* [What you will do]:
Below are some records. Print exactly the lines between the one holding "timp a complicaţiilor şi a celui mai indica" and the one holding "Your email address will not be published.", inclusive, and nothing else.

:::::

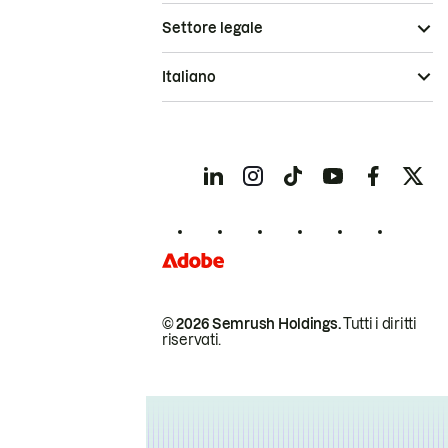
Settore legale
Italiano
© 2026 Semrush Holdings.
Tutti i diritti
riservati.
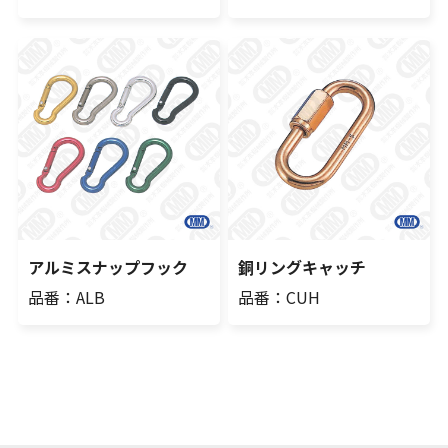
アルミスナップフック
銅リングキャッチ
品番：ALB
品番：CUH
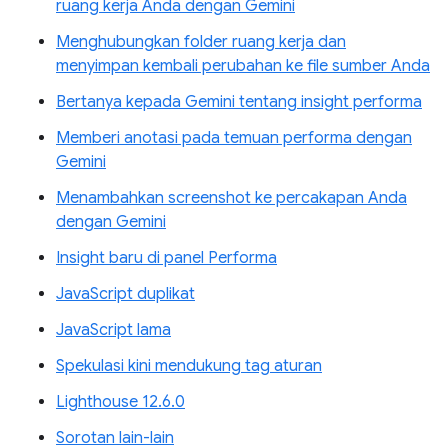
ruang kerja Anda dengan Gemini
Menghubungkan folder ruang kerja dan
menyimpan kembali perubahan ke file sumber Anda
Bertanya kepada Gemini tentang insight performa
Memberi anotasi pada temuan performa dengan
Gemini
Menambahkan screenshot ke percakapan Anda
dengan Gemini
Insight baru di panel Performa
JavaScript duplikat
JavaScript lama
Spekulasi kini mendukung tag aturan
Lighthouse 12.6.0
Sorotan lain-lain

:::::

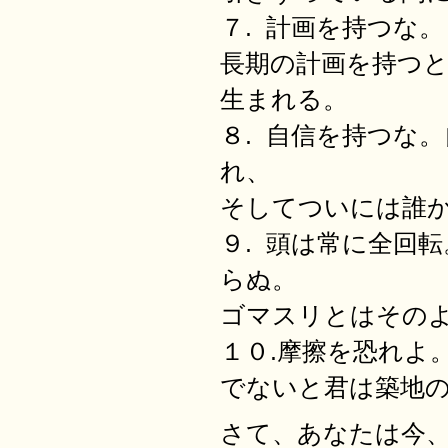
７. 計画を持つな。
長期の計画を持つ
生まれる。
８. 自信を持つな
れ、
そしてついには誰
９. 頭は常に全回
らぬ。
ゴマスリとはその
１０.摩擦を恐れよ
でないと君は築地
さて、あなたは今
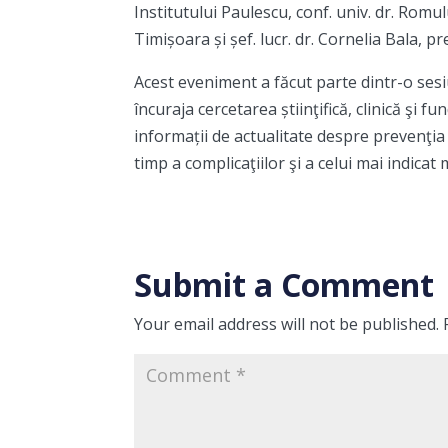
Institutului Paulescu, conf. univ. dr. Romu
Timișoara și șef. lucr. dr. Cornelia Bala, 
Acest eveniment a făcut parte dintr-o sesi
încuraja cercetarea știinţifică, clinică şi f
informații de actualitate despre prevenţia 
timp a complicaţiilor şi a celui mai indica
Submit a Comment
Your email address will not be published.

:::::

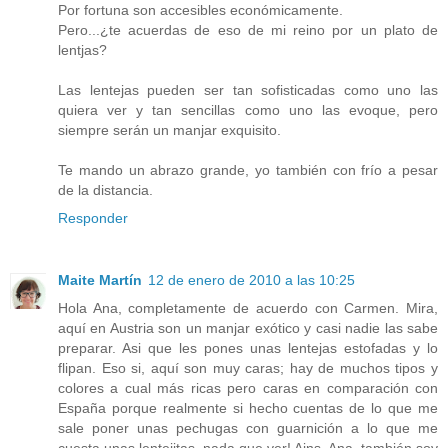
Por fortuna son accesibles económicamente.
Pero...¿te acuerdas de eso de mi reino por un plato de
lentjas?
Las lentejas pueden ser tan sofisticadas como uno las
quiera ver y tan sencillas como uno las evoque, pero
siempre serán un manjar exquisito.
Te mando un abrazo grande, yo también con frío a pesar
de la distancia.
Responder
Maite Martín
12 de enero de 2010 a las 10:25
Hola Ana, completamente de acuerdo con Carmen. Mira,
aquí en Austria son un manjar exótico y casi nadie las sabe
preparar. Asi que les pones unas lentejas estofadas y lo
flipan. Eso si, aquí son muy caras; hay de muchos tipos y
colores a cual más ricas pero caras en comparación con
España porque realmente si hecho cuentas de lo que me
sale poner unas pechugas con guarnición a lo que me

:::::

* [Solution to the problem]:
timp a complicaţiilor şi a celui mai indica
Submit a Comment
Your email address will not be published.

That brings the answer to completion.